Has the U.K. moved ahead of the U.S. in current police dramas? Broadcast networks in the U.S. have let demographic presumptions control too many casting choices. Broadcasters here sometimes make the ignorant presumption that all young viewers want shows which celebrate transgression and undermine authority.Too many U.S. police dramas also shy away from the un-PC truths about crime and crime-fighting. Hollywood prefers women advocating for "social" justice, not meting out moral justice in interrogation rooms. For these reasons and many others, Scott & Bailey is a program worth finding and watching.

 

Freevee

Mad Men

I call Mad Men the most outstanding American TV series to debut in this century. Sure, The Sopranos had life-and-death stakes, almost on a weekly basis. That's almost the point. Mad Men is drama on a more life-like scale. You care deeply about the characters, so you hope they're redeemable. Or perhaps you watch because the everyday business problems are so perfectly executed, and business deserves serious artistic treatment. Or you watch to laugh, because it's very funny, in surprising ways. 

 

Some of us also watched Mad Men because we actually remember those times, and we're eager to walk in footsteps which fell near our own. The past is so perfectly rendered in Mad Men that artifacts in Mad Men offices were just like those on my father's desk (he was a New York ad man) fifty years ago. Mad Men is true to the era, true to its characters, and in the end, true to the advertising industry. The series offers what is so far the signature artistic vision of the past half-century from the perspective of this one. 

 

 

 

Navigating the Streams

 

With so many linear networks chasing dumbed down ad-supported audiences, streaming channels are providing smarter choices for discerning viewers.
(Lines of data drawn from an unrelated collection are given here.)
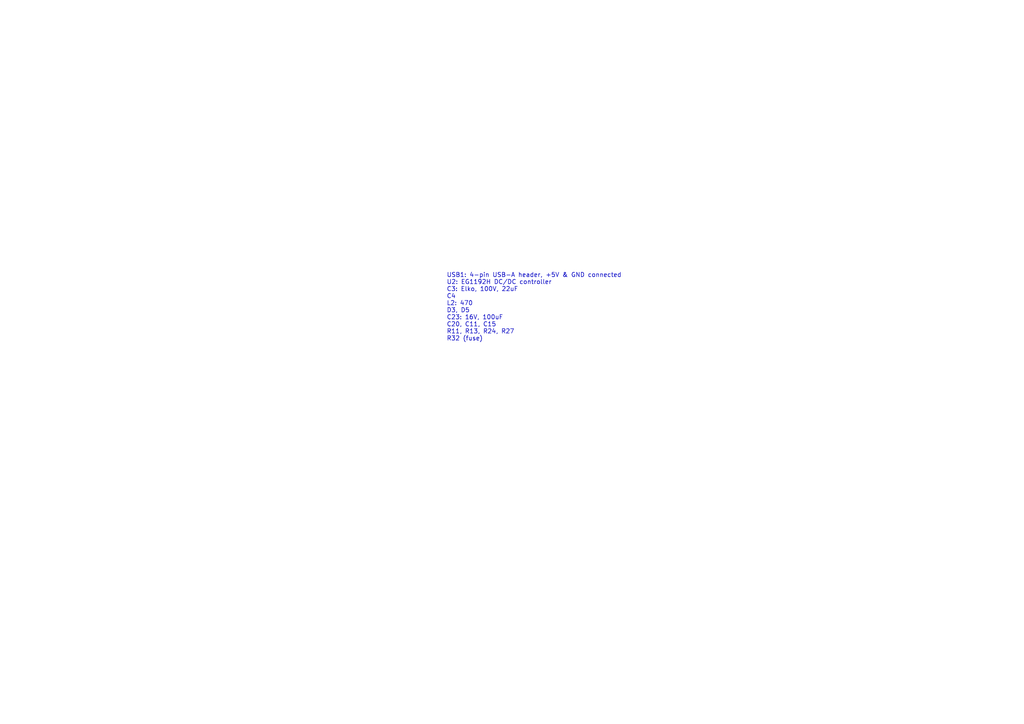
<source format=kicad_sch>
(kicad_sch (version 20211123) (generator eeschema)

  (uuid 938844ca-737a-40d3-a313-0fd926cb5abb)

  (paper "A4")

  


  (text "USB1: 4-pin USB-A header, +5V & GND connected\nU2: EG1192H DC/DC controller\nC3: Elko, 100V, 22uF\nC4\nL2: 470\nD3, D5\nC23: 16V, 100uF\nC20, C11, C15\nR11, R13, R24, R27\nR32 (fuse)"
    (at 129.54 99.06 0)
    (effects (font (size 1.27 1.27)) (justify left bottom))
    (uuid 6c799c0c-2514-4155-aaab-79c6604637b8)
  )

  (sheet_instances
    (path "/" (page "1"))
  )
)

</source>
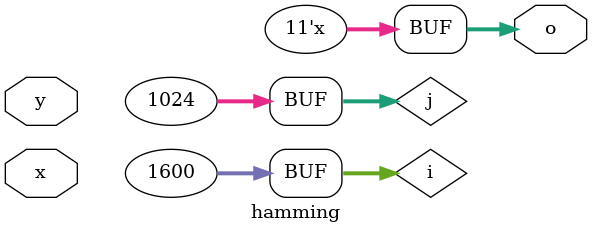
<source format=v>
`timescale 1ns / 1ps

module hamming
#(
	parameter N=1600
)
(
	x,
	y,
	o
);
	input[N-1:0] x;
	input[N-1:0] y;
	output reg[log2(N)-1:0] o;


	function integer log2;
		input [31:0] value;
		for (log2=0; value>0; log2=log2+1)
			value = value>>1;
	endfunction


	wire[N-1:0] xy;
	integer i, j;
	

	assign xy = x^y;


	generate if (N <= 1024) 
		always@(*)
		begin
			for(i=0;i<N;i=i+1)
			begin
		 		o = o + xy[i];
			end
		end
	else if(N%1024 == 0)
		always@(*)
		begin
			for(i=0;i<N/1024;i=i+1)
				for(j=0;j<1024;j = j + 1)
				begin
			 		o = o + xy[1024*i+j];
				end
		end
	else
		always@(*)
		begin
			for(i=0;i<N/1024;i=i+1)
				for(j=0;j<1024;j = j + 1)
				begin
			 		o = o + xy[1024*i+j];
				end
			for(i=N-N%1024;i<N;i = i + 1)
			begin
			 		o = o + xy[i];
			end
		end
	endgenerate

endmodule

</source>
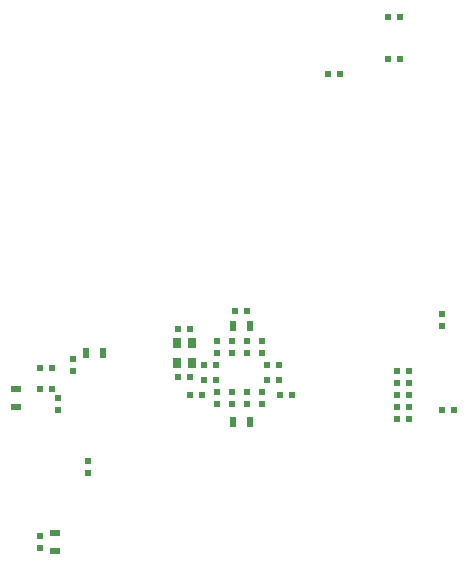
<source format=gbp>
G04 This is an RS-274x file exported by *
G04 gerbv version 2.4.0 *
G04 More information is available about gerbv at *
G04 http://gerbv.gpleda.org/ *
G04 --End of header info--*
%MOIN*%
%FSLAX23Y23*%
%IPPOS*%
G04 --Define apertures--*
%ADD10C,0.0010*%
%ADD11R,0.0236X0.0197*%
%ADD12R,0.0197X0.0236*%
%ADD13R,0.0354X0.0236*%
%ADD14R,0.0236X0.0354*%
%ADD15C,0.1500*%
%ADD16R,0.0315X0.0354*%
G04 --Start main section--*
G54D11*
G01X00050Y-1530D03*
G01X00050Y-1570D03*
G01X00210Y-1320D03*
G01X00210Y-1280D03*
G54D12*
G01X01210Y00200D03*
G01X01250Y00200D03*
G01X01050Y00010D03*
G01X01010Y00010D03*
G54D11*
G01X00690Y-0920D03*
G01X00690Y-0880D03*
G54D12*
G01X00635Y-0960D03*
G01X00595Y-0960D03*
G01X00700Y-0780D03*
G01X00740Y-0780D03*
G54D11*
G01X00160Y-0980D03*
G01X00160Y-0940D03*
G01X00110Y-1070D03*
G01X00110Y-1110D03*
G54D12*
G01X00090Y-0970D03*
G01X00050Y-0970D03*
G01X01280Y-0980D03*
G01X01240Y-0980D03*
G01X01240Y-1100D03*
G01X01280Y-1100D03*
G01X01390Y-1110D03*
G01X01430Y-1110D03*
G01X01280Y-1140D03*
G01X01240Y-1140D03*
G54D11*
G01X01390Y-0830D03*
G01X01390Y-0790D03*
G54D12*
G01X01280Y-1060D03*
G01X01240Y-1060D03*
G01X00550Y-1000D03*
G01X00510Y-1000D03*
G01X00550Y-0840D03*
G01X00510Y-0840D03*
G01X00090Y-1040D03*
G01X00050Y-1040D03*
G54D11*
G01X00740Y-0920D03*
G01X00740Y-0880D03*
G01X00790Y-0920D03*
G01X00790Y-0880D03*
G01X00640Y-0920D03*
G01X00640Y-0880D03*
G01X00790Y-1050D03*
G01X00790Y-1090D03*
G54D12*
G01X00890Y-1060D03*
G01X00850Y-1060D03*
G01X00550Y-1060D03*
G01X00590Y-1060D03*
G54D11*
G01X00740Y-1050D03*
G01X00740Y-1090D03*
G01X00690Y-1050D03*
G01X00690Y-1090D03*
G01X00640Y-1050D03*
G01X00640Y-1090D03*
G54D12*
G01X00805Y-1010D03*
G01X00845Y-1010D03*
G01X00635Y-1010D03*
G01X00595Y-1010D03*
G01X01240Y-1020D03*
G01X01280Y-1020D03*
G01X00805Y-0960D03*
G01X00845Y-0960D03*
G54D13*
G01X00100Y-1579D03*
G01X00100Y-1520D03*
G54D14*
G01X00750Y-0830D03*
G01X00691Y-0830D03*
G01X00201Y-0920D03*
G01X00260Y-0920D03*
G54D13*
G01X-0030Y-1040D03*
G01X-0030Y-1099D03*
G54D14*
G01X00691Y-1150D03*
G01X00750Y-1150D03*
G54D16*
G01X00505Y-0952D03*
G01X00505Y-0887D03*
G01X00555Y-0887D03*
G01X00555Y-0952D03*
G54D12*
G01X01210Y00060D03*
G01X01250Y00060D03*
M02*

</source>
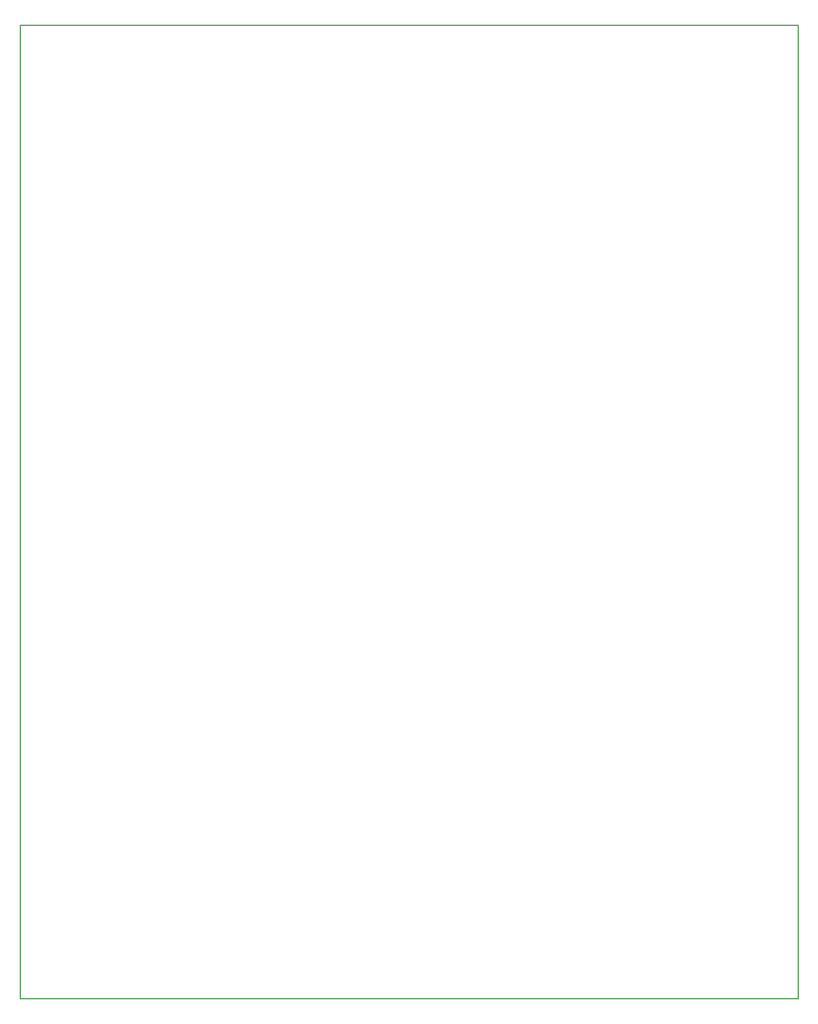
<source format=gko>
G04 Layer_Color=16711935*
%FSLAX44Y44*%
%MOMM*%
G71*
G01*
G75*
%ADD42C,0.2000*%
D42*
X-0Y0D02*
X1200000D01*
Y1500000D01*
X-0D02*
X1200000D01*
X-0Y0D02*
Y1500000D01*
M02*

</source>
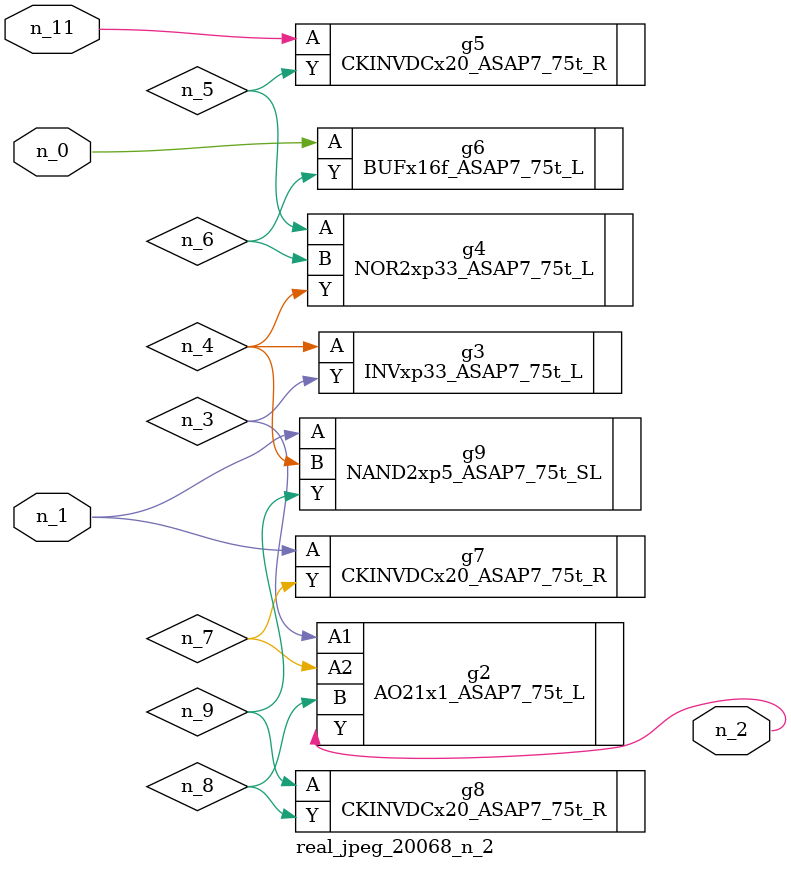
<source format=v>
module real_jpeg_20068_n_2 (n_1, n_11, n_0, n_2);

input n_1;
input n_11;
input n_0;

output n_2;

wire n_5;
wire n_4;
wire n_8;
wire n_6;
wire n_7;
wire n_3;
wire n_9;

BUFx16f_ASAP7_75t_L g6 ( 
.A(n_0),
.Y(n_6)
);

CKINVDCx20_ASAP7_75t_R g7 ( 
.A(n_1),
.Y(n_7)
);

NAND2xp5_ASAP7_75t_SL g9 ( 
.A(n_1),
.B(n_4),
.Y(n_9)
);

AO21x1_ASAP7_75t_L g2 ( 
.A1(n_3),
.A2(n_7),
.B(n_8),
.Y(n_2)
);

INVxp33_ASAP7_75t_L g3 ( 
.A(n_4),
.Y(n_3)
);

NOR2xp33_ASAP7_75t_L g4 ( 
.A(n_5),
.B(n_6),
.Y(n_4)
);

CKINVDCx20_ASAP7_75t_R g8 ( 
.A(n_9),
.Y(n_8)
);

CKINVDCx20_ASAP7_75t_R g5 ( 
.A(n_11),
.Y(n_5)
);


endmodule
</source>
British and other international dramas, current and past, are so abundant on Amazon Prime/PBS Masterpiece, Acorn TV, MHz Choice and BritBox you almost -- almost -- won't miss1990's U.S. television. (Where you'll also find much of it!)

Old PBS Masterpiece favorites like Foyle's War, Inspector Lewis, and Poirot cycle through, joined by more recent finds like Scott & Bailey; Vera; Murder in Suburbia, Miranda, The Crown, and Hold the Sunset.. Recent additions to my list of top favorites include Professor T. (original Belgian production only) and Astrid (France) both on PBS Masterpiece. Agathe Koltes (PBS Masterpiece) and Cherif (MHz) both set in France, are comparable to good American police procedurals and Slow Horses starring Gary Oldman is reason enough to subscribe to Apple TV+, at least until you finish watching it.

 

(Pictured: Michael Kitchen in Foyle's War, Series 8: The Eternity Ring a fine episode wherein former DCI Christopher Foyle joins MI-5 to expose a late 1940's Communist spy ring in London.)